Below: Warwick Reeder's highly inaccurate information (1995) about Thomas J. Nevin: by 1888 Nevin was the father of seven children (six survived), not two. He did not cease photography in 1876, he ceased commercial photography temporarily to work full time as Hall Keeper for the Hobart City Corporation and police photographer with the Municipal Police at the Town Hall and Hobart Gaol with his brother Constable John Nevin. At the Town Hall he was also the Office Keeper (a position title denoting manager of an archive still in use at the Archives Office of Victoria). Reeder not once countenanced the existence of a police photographer in Hobart producing these mugshots, nor did he reference the work of earlier prison photographers Frazer Crawford (1867, SA) and Charles Nettleton (1874 onwards in Vic). Reeder fusses about the museological history of the photographs in this short thesis. Sadly, it is this solipsistic and self-referential preoccupation that prevents Reeder (and others in his profession) from adding real value to the history of the national heritage because they have pursued a parasitic attribution which leads to a dead-end. Establishing the plain facts about the jobbing photographer Thomas J. Nevin going about his work and supporting his large family should have been his starting point, joining the photographer on the ground, at ground zero, carrying out the daily routine with the police.

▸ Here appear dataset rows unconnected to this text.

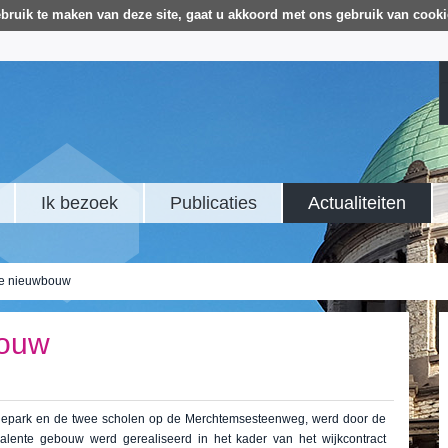
bruik te maken van deze site, gaat u akkoord met ons gebruik van cooki
Ik bezoek
Publicaties
Actualiteiten
ke nieuwbouw
bouw
iepark en de twee scholen op de Merchtemsesteenweg, werd door de
alente gebouw werd gerealiseerd in het kader van het wijkcontract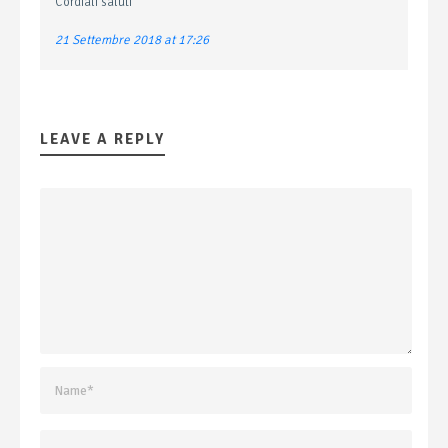
Cordiali saluti
21 Settembre 2018 at 17:26
LEAVE A REPLY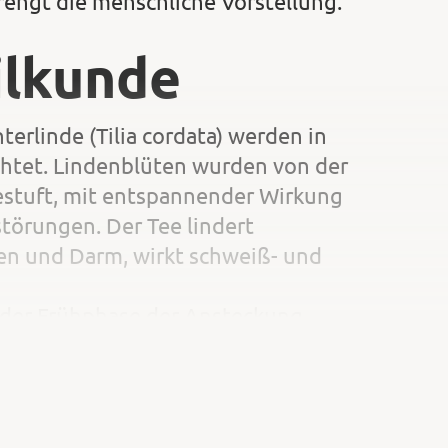
rengt die menschliche Vorstellung.
ilkunde
terlinde (Tilia cordata) werden in
achtet. Lindenblüten wurden von der
estuft, mit entspannender Wirkung
törungen. Der Tee lindert
en und Darm, wirkt schweiß- und
 der Frühphase der Ansteckung,
ndenaufguss als Erkältungsbad am
t). Das Inhalieren mit einem
nebenhöhlen.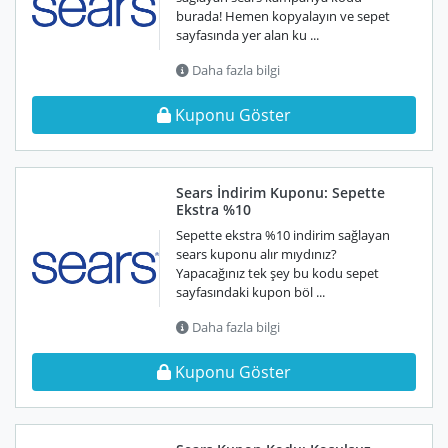
burada! Hemen kopyalayın ve sepet
sayfasında yer alan ku ...
Daha fazla bilgi
Kuponu Göster
Sears İndirim Kuponu: Sepette
Ekstra %10
Sepette ekstra %10 indirim sağlayan
sears kuponu alır mıydınız?
Yapacağınız tek şey bu kodu sepet
sayfasındaki kupon böl ...
Daha fazla bilgi
Kuponu Göster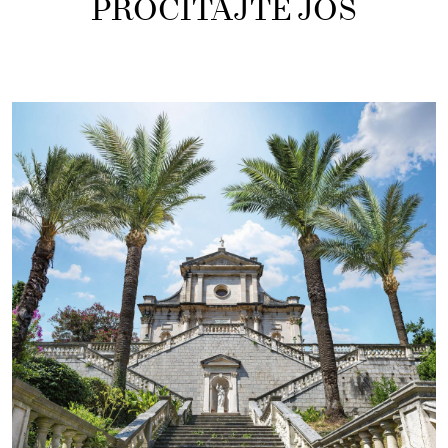
PROČITAJTE JOŠ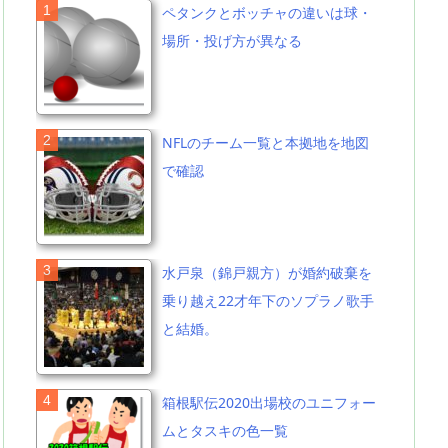
ペタンクとボッチャの違いは球・
場所・投げ方が異なる
NFLのチーム一覧と本拠地を地図
で確認
水戸泉（錦戸親方）が婚約破棄を
乗り越え22才年下のソプラノ歌手
と結婚。
箱根駅伝2020出場校のユニフォー
ムとタスキの色一覧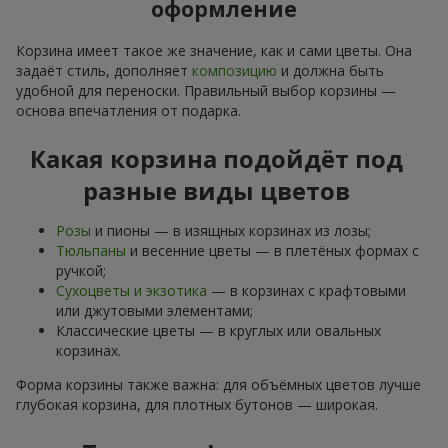
оформление
Корзина имеет такое же значение, как и сами цветы. Она
задаёт стиль, дополняет
композицию
и должна быть
удобной для переноски. Правильный выбор корзины —
основа впечатления от подарка.
Какая корзина подойдёт под
разные виды цветов
Розы
и пионы — в изящных корзинах из лозы;
Тюльпаны
и весенние цветы — в плетёных формах с
ручкой;
Сухоцветы и экзотика
— в корзинах с крафтовыми
или джутовыми элементами;
Классические цветы — в круглых или овальных
корзинах.
Форма корзины также важна: для объёмных цветов лучше
глубокая корзина, для плотных бутонов — широкая.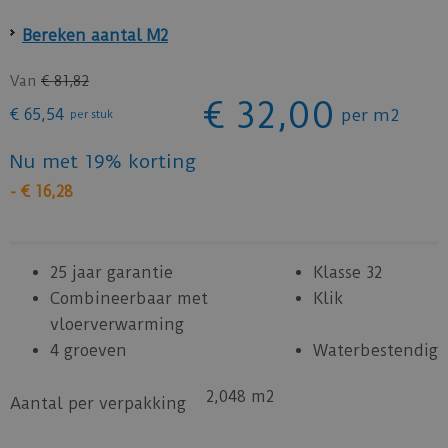
Bereken aantal M2
Van
€
81
,
82
€
32
,
00
€
65
,
54
per m2
per stuk
Nu met 19% korting
-
€
16
,
28
25 jaar garantie
Klasse 32
Combineerbaar met
Klik
vloerverwarming
4 groeven
Waterbestendig
2,048 m2
Aantal per verpakking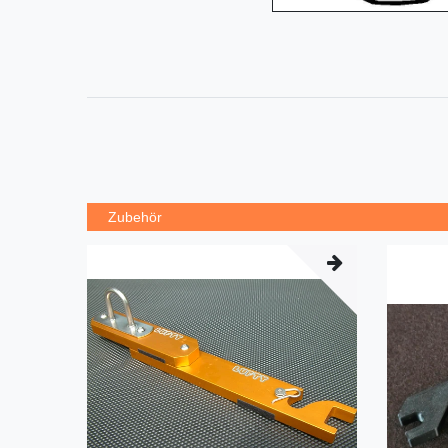
Zubehör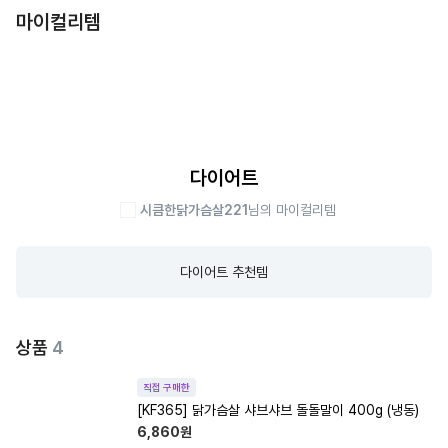
마이컬리템
다이어트
시큼한닭가슴살221
님의 마이컬리템
다이어트 추천템
상품
4
직접 구매한
[KF365] 닭가슴살 샤브샤브 돌돌말이 400g (냉동)
6,860
원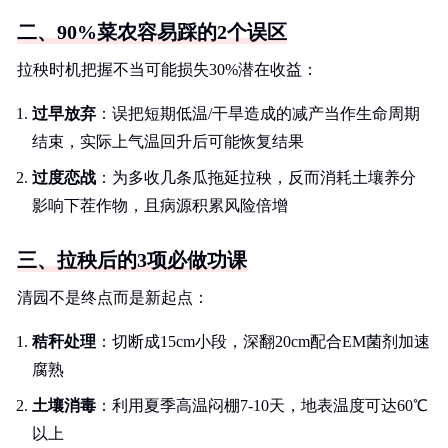
二、90%菜农容易踩的2个误区
拉秧时机把握不当可能损失30%潜在收益：
过早放弃
：误把短期低温/干旱造成的减产当作生命周期
结束，实际上气温回升后可能恢复结果
过度恋战
：为多收几条瓜拖延拉秧，反而消耗土壤养分
影响下茬作物，且病源积累风险倍增
三、拉秧后的3项必做功课
清园不是终点而是新起点：
秸秆处理
：切断成15cm小段，深翻20cm配合EM菌剂加速
腐熟
土壤消毒
：利用夏季高温闷棚7-10天，地表温度可达60℃
以上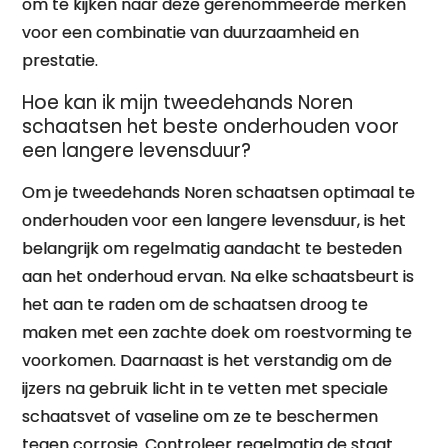
om te kijken naar deze gerenommeerde merken
voor een combinatie van duurzaamheid en
prestatie.
Hoe kan ik mijn tweedehands Noren
schaatsen het beste onderhouden voor
een langere levensduur?
Om je tweedehands Noren schaatsen optimaal te
onderhouden voor een langere levensduur, is het
belangrijk om regelmatig aandacht te besteden
aan het onderhoud ervan. Na elke schaatsbeurt is
het aan te raden om de schaatsen droog te
maken met een zachte doek om roestvorming te
voorkomen. Daarnaast is het verstandig om de
ijzers na gebruik licht in te vetten met speciale
schaatsvet of vaseline om ze te beschermen
tegen corrosie. Controleer regelmatig de staat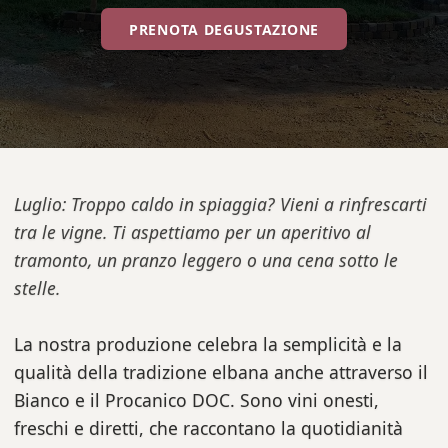
PRENOTA DEGUSTAZIONE
Luglio: Troppo caldo in spiaggia? Vieni a rinfrescarti
tra le vigne. Ti aspettiamo per un aperitivo al
tramonto, un pranzo leggero o una cena sotto le
stelle.
La nostra produzione celebra la semplicità e la
qualità della tradizione elbana anche attraverso il
Bianco e il Procanico DOC. Sono vini onesti,
freschi e diretti, che raccontano la quotidianità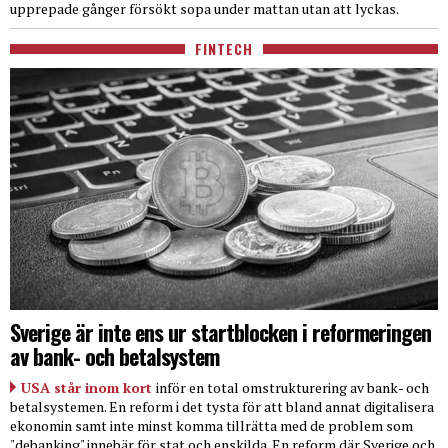
upprepade gånger försökt sopa under mattan utan att lyckas.
FINTECH
Sverige är inte ens ur startblocken i reformeringen
av bank- och betalsystem
USA står inom kort
inför en total omstrukturering av bank- och
betalsystemen. En reform i det tysta för att bland annat digitalisera
ekonomin samt inte minst komma tillrätta med de problem som
"debanking" innebär för stat och enskilda. En reform där Sverige och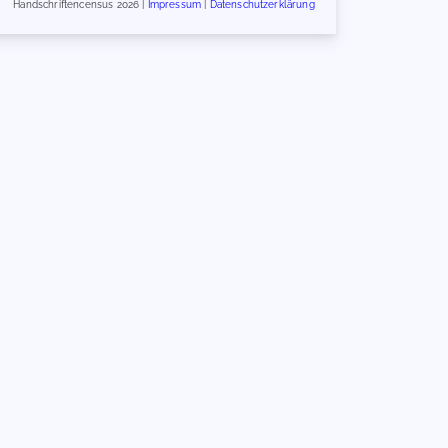
Handschriftencensus 2026 |
Impressum
|
Datenschutzerklärung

NB: do NOT quote or cite these excerpts (at Reeder's request)


Below: The Young Explorer (1931), by Boyd's niece Edith Mary Hall, the fictional story for children about a "Chief", i.e. the Commandant at Port Arthur which has been misinterpreted as evidence that A.H. Boyd photographed prisoners. In reality it was Edith Hall's father, W .R. Giblin, and not her uncle A.H. Boyd, who was keenly interested in the judicial uses of photography. Giblin was Nevin's family solicitor by 1868, neighbour at Kangaroo Valley, and referee for membership of the Australian and International Order of Odd Fellows Lodge and civil service with the HCC.



Below: Edith Mary Hall, born 1868 (Archives Office of Tasmania), daughter of Nevin's family solicitor and referee, Attorney-General William Robert Giblin:



Below: Margaret Glover (1979), Some Port Arthur Experiments, the publication which has been cited as evidence in support of an A.H. Boyd "attribution" as a photographer who took photographs of convicts as an "experiment". Glover's article contains nothing about A. H. Boyd, nothing about E.M. Hall and nothing about photography. In May 2010, Clark recast Glover's word "Experiment" into the idea that Boyd set himself a "project"- a new word for a passé deception. (JACHS 2010:83).




The A.H. Boyd misattribution has wasted the time and effort of a generation with an interest in forensic and police photography and will continue to do so until the gatekeepers of Nevin's prisoner photographs in public collections countenance the fact that fiction is not fact and that T. J. Nevin's legacy is extensive within the historical contexts of police photography in Tasmania.